▶ _EXERCISES_:
1. From the column on Bloomberg's Harvard speech, retype the passage starting at the words "There is an" and ending after "form of McCarthyism.".
2. According to the column on Bloomberg's Harvard speech, what share of campaign contributions from Ivy League faculty and employees went to Barack Obama in the 2012 presidential race?

▶ _PROVIDED TEXT_:
Two Cheers for Bloomberg

Daily Best of the Web   —   Posted on June 2, 2014

The following is an excerpt from’s “Best of the Web” written by the editor, James Taranto.

Two Cheers for Bloomberg
Michael Bloomberg has never been this columnist’s favorite politician, but he gave a speech yesterday at Harvard’s commencement that we can’t help but applaud. The generally left-liberal three-term former New York mayor forcefully defended the old-fashioned liberal values of free expression and inquiry against the postmodern left’s relentless attacks. An excerpt:

There is an idea floating around college campuses–including here at Harvard–that scholars should be funded only if their work conforms to a particular view of justice. There’s a word for that idea: censorship. And it is just a modern-day form of McCarthyism.

Think about the irony: In the 1950s, the right wing was attempting to repress left wing ideas. Today, on many college campuses, it is liberals trying to repress conservative ideas, even as conservative faculty members are at risk of becoming an endangered species. And perhaps nowhere is that more true than here in the Ivy League.

In the 2012 presidential race, according to Federal Election Commission data, 96% of all campaign contributions from Ivy League faculty and employees went to Barack Obama.

Ninety-six percent. There was more disagreement among the old Soviet Politburo than there is among Ivy League donors.

Reuters headlined its dispatch on the speech “Bloomberg Bashes Liberal McCarthyism at Harvard Commencement.” The absence of quote marks around “McCarthyism” is a curiosity, given the wire service’s notorious post-9/11 policy of using scare quotes around “terrorism,” and given that “McCarthyism” is in this instance a direct quote.

Data items:

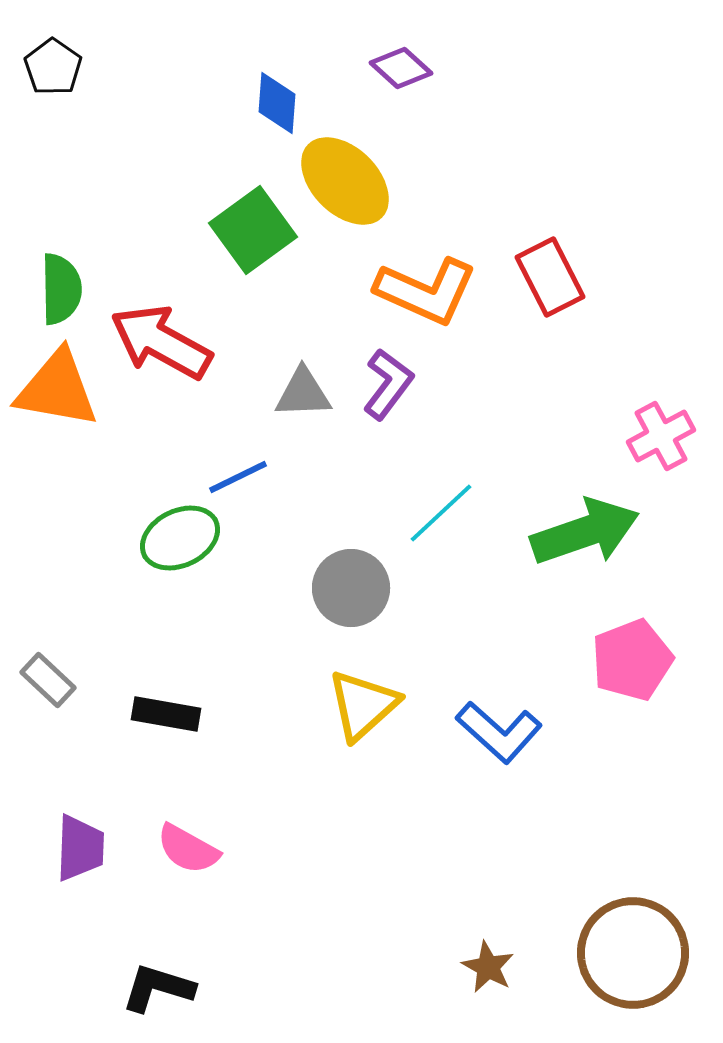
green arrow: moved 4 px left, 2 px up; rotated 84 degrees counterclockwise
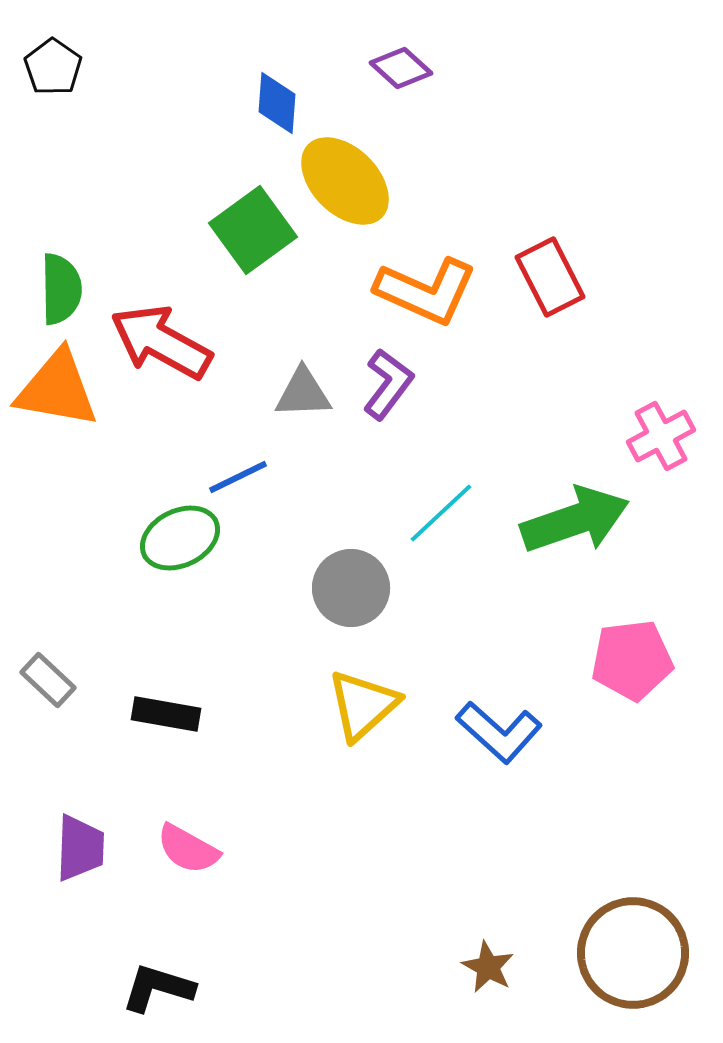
green arrow: moved 10 px left, 12 px up
pink pentagon: rotated 14 degrees clockwise
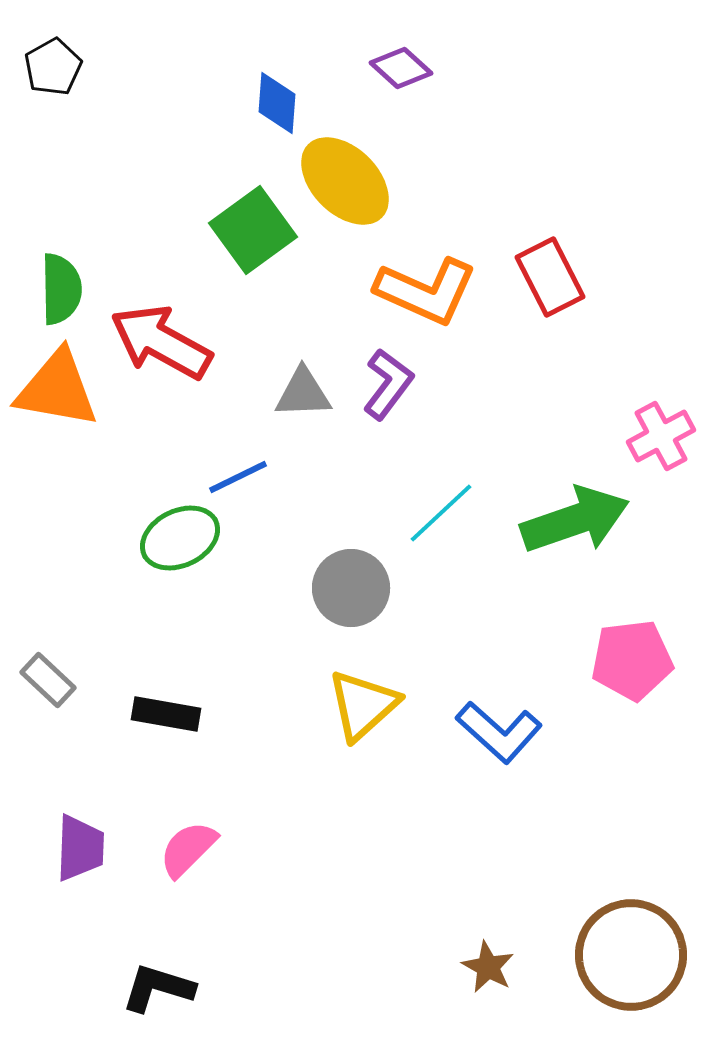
black pentagon: rotated 8 degrees clockwise
pink semicircle: rotated 106 degrees clockwise
brown circle: moved 2 px left, 2 px down
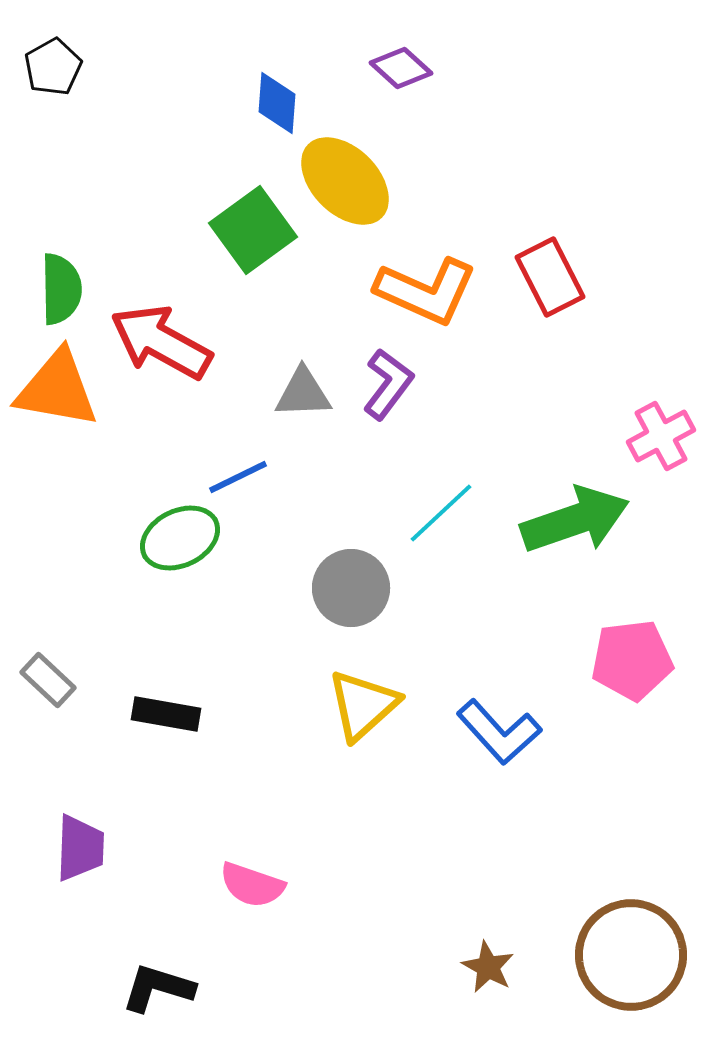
blue L-shape: rotated 6 degrees clockwise
pink semicircle: moved 64 px right, 36 px down; rotated 116 degrees counterclockwise
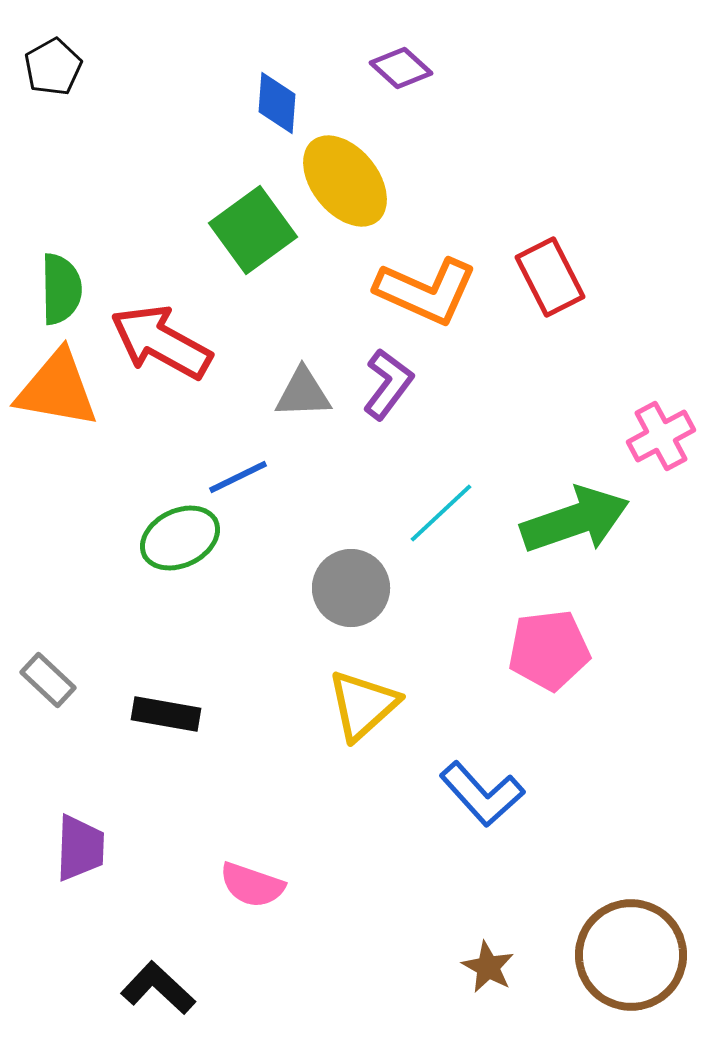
yellow ellipse: rotated 6 degrees clockwise
pink pentagon: moved 83 px left, 10 px up
blue L-shape: moved 17 px left, 62 px down
black L-shape: rotated 26 degrees clockwise
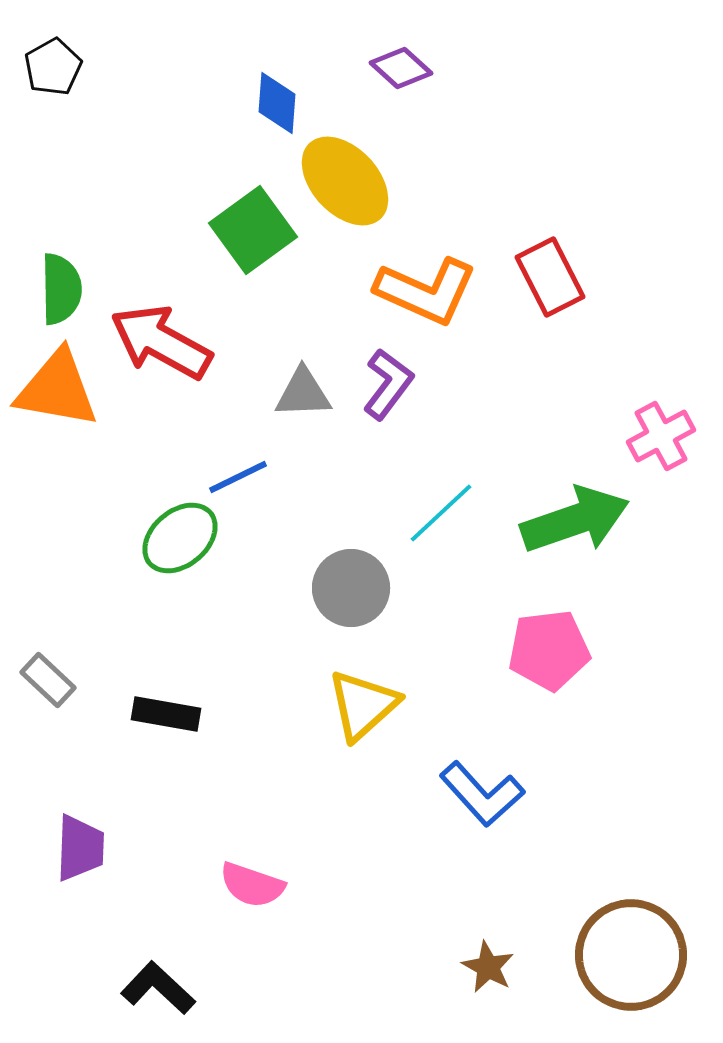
yellow ellipse: rotated 4 degrees counterclockwise
green ellipse: rotated 14 degrees counterclockwise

▶ _TASK-BY-TASK OUTPUTS_:
1.
There is an idea floating around college campuses–including here at Harvard–that scholars should be funded only if their work conforms to a particular view of justice. There’s a word for that idea: censorship. And it is just a modern-day form of McCarthyism.

2. 96% of those contributions went to Barack Obama.